*** Given text Section Begins ***

The article calls for a pause and reassessment of India’s FTA approach, especially with upcoming negotiations with the EU and the US, to prevent irreversible concessions that could hurt India’s economic autonomy.
US-China Truce Narrows India’s Export Edge
Following the US-China tariff truce, India’s export advantage is diminishing. The US has reduced combined tariffs on Chinese goods from 145% to 30%, effective for 90 days, while China reciprocates by cutting tariffs on US goods to 10%.
Although Indian goods still face only a 10% US tariff, the narrowing gap reduces India’s competitive edge. With the temporary pause on reciprocal tariffs, Indian exporters are concerned about losing ground in key sectors like garments, plastics, and chemicals.
Trade experts emphasize the need for India to leverage this window to finalize preferential trade agreements with the US, ensuring long-term stability and protecting its share in global markets.
Indian Apple Growers Oppose Turkish Imports Amid Geopolitical Tensions
Indian apple growers are urging the government to halt imports of apples and other horticultural products from Turkiye due to the country’s stance during the recent India-Pakistan conflict. In FY 2023-24, India imported a record 160,000 tonnes of apples from Turkiye.

*** Given text Section Ends ***
*** Information provided Section Begins ***

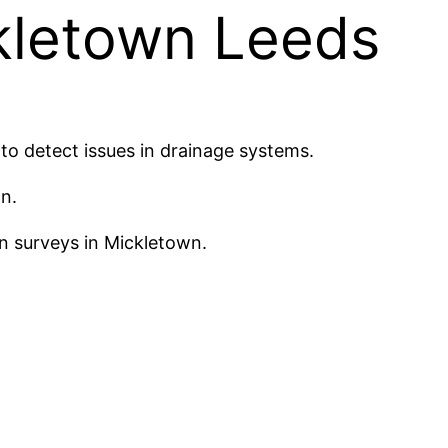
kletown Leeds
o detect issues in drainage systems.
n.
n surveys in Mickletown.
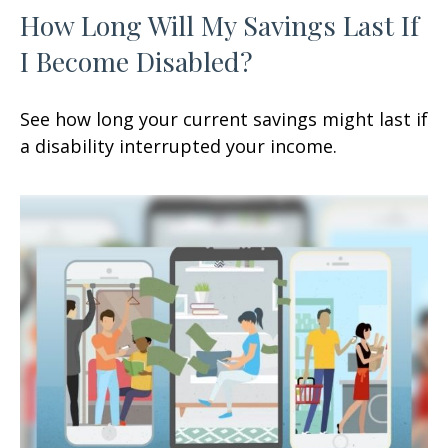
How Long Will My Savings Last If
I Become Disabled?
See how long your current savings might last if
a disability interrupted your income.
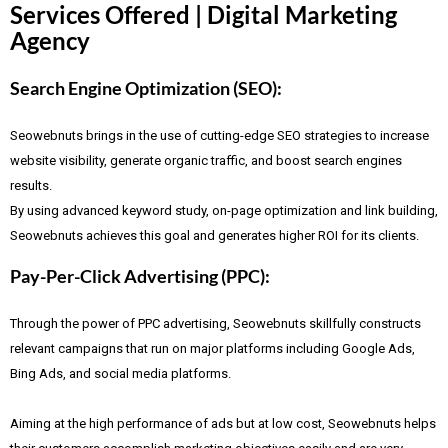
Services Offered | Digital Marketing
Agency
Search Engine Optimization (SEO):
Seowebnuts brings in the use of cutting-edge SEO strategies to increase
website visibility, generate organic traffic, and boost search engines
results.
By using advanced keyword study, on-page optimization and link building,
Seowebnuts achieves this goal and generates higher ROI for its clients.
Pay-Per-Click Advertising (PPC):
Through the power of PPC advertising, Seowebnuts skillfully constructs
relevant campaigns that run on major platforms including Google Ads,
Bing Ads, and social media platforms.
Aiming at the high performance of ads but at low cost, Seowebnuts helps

*** Information provided Section Ends ***
*** Information provided Section Begins ***

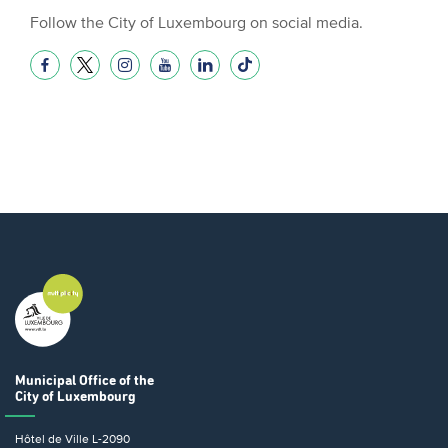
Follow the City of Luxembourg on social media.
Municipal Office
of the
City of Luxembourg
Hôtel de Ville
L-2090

*** Information provided Section Ends ***

→ Goal of the exercise
In the trade news summary, take the part that opens with the words containing "US-China Truce Narrows" and closes with "plastics, and chemicals.", and write it out again, switching "garments" to "textiles".

→ Output of the task
US-China Truce Narrows India’s Export Edge
Following the US-China tariff truce, India’s export advantage is diminishing. The US has reduced combined tariffs on Chinese goods from 145% to 30%, effective for 90 days, while China reciprocates by cutting tariffs on US goods to 10%.
Although Indian goods still face only a 10% US tariff, the narrowing gap reduces India’s competitive edge. With the temporary pause on reciprocal tariffs, Indian exporters are concerned about losing ground in key sectors like textiles, plastics, and chemicals.